Upstate Nursing Home Fined $44K for Multiple Deficiencies Related to Poor Care of Residents

The Washington Center for Rehabilitation and Healthcare, a 122-bed facility located in Argyle, New York, was fined $44,000 in February 2014 for numerous deficiencies related to quality-of-care provided by the nursing home. The fine is the result of Department of Health (DOH) inspections conducted in 2011. Formerly known as Pleasant Valley, the Washington Center was recently taken off the federal government’s Special Focus Facility program, a list of nursing homes throughout the country that have a history of providing poor care. While on the list, a facility agrees to implement changes to improve care. If the facility doesn’t make the necessary changes, the facility may be shut down by the federal government.

During a DOH certification survey conducted in September 2013, the upstate nursing home was cited for several deficiencies. For example, the facility was cited for failing to “maintain an effective pest control program so that the facility of free of pests and rodents.” Numerous residents and staff members complained that the nursing home was infested with flies, which often buzzed around residents’ heads as they ate their meals. In addition, the nursing home was also cited for failing to provide care that met “professional standards of quality.” For instance, one resident who had undergone a hip replacement sometimes complained of back pain. While her physician prescribed Tramadol, a painkiller, for the patient’s back in the past, DOH inspectors discovered that a nurse administered the narcotic on three separate occasions without a doctor’s order.
----
### PROBLEMS TO WORK ON
A: According to the nursing home article, how many beds does the Washington Center for Rehabilitation and Healthcare have?
B: Continue the nursing home article from the point where it stops.
The material has no connection to the nursing home article.

### DATA SEGMENT
----
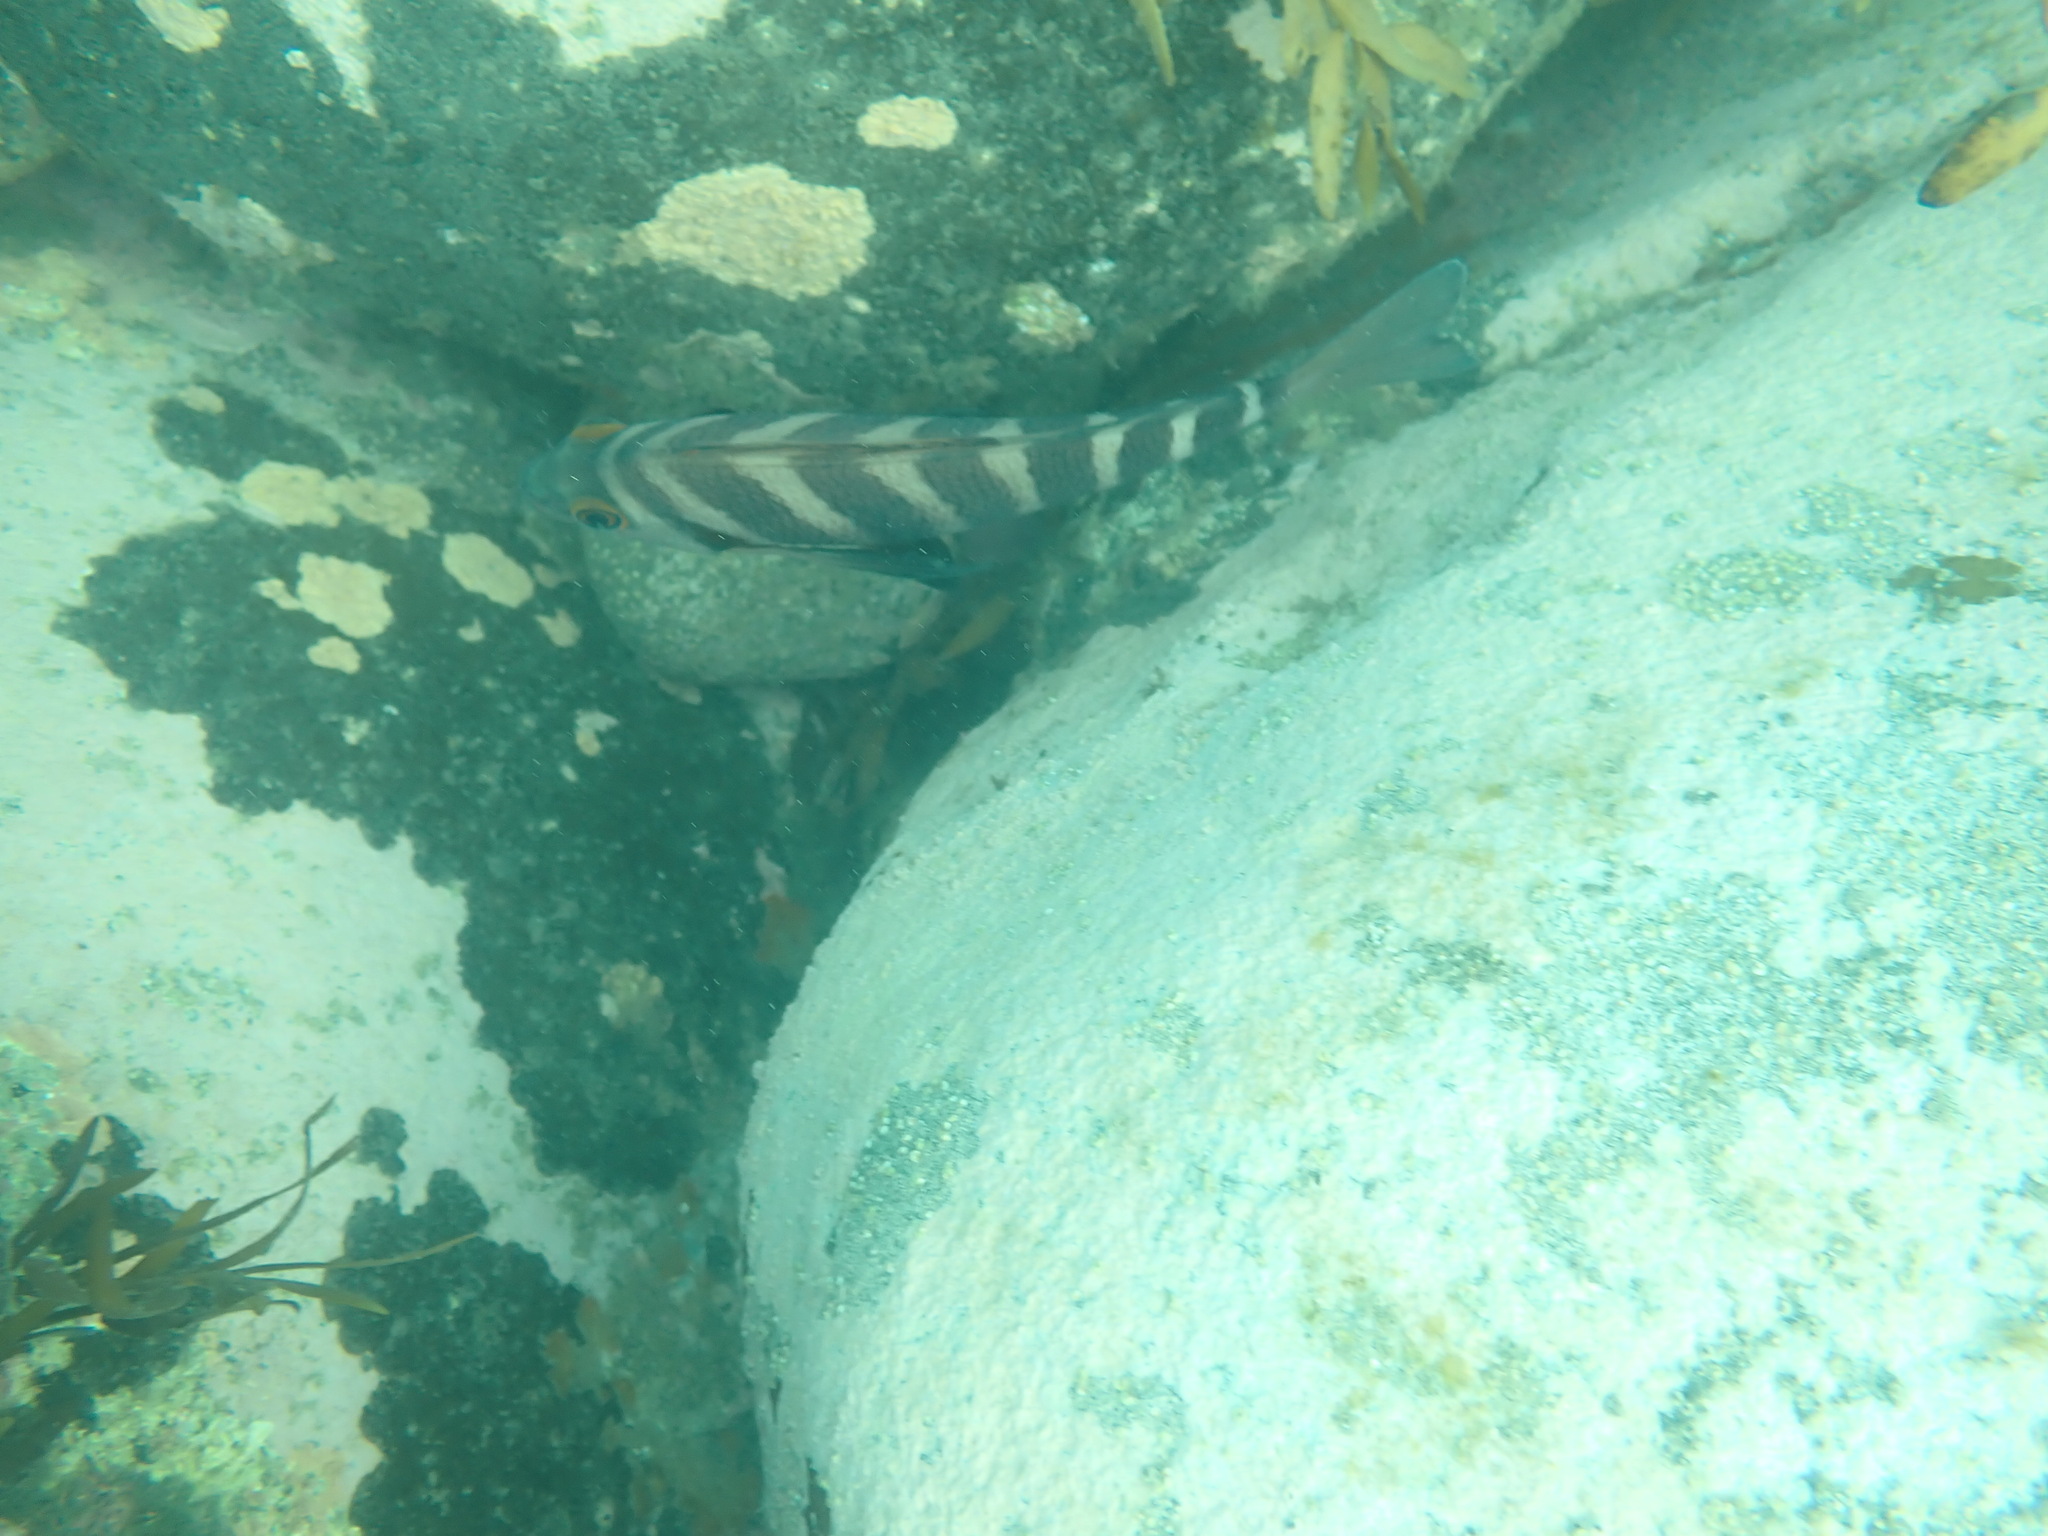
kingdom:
----
### EXPECTED OUTPUTS
A: It has 122 beds.

B:
In addition, DOH surveyors discovered that a dementia patient was restrained in her chair for most of the day. According to DOH policies, a “resident has the right to be free from any physical restraints imposed for purposes of discipline or convenience.” According to the patient’s care plan, the resident was required to sit in a special chair with a locking tray while eating meals. Because the tray locked into place, the resident could not get out of the chair and was effectively restrained. On numerous occasions throughout the day, a DOH surveyor observed that the patient was sitting in the chair with the tray locked into place. The resident was observed to be yelling loudly on these occasions. The Director of Nursing admitted that staff members should apply appropriate behavioral interventions before sitting the resident in the chair.

The nursing home received many more citations than most facilities in New York. On average, most New York nursing homes received 2.2 citations per 100 beds. The Washington Center received 24.5 citations per 100 occupied beds. Most of the citations were related to quality-of-care provided to the residents. Overall, the facility received an overall rating of below average.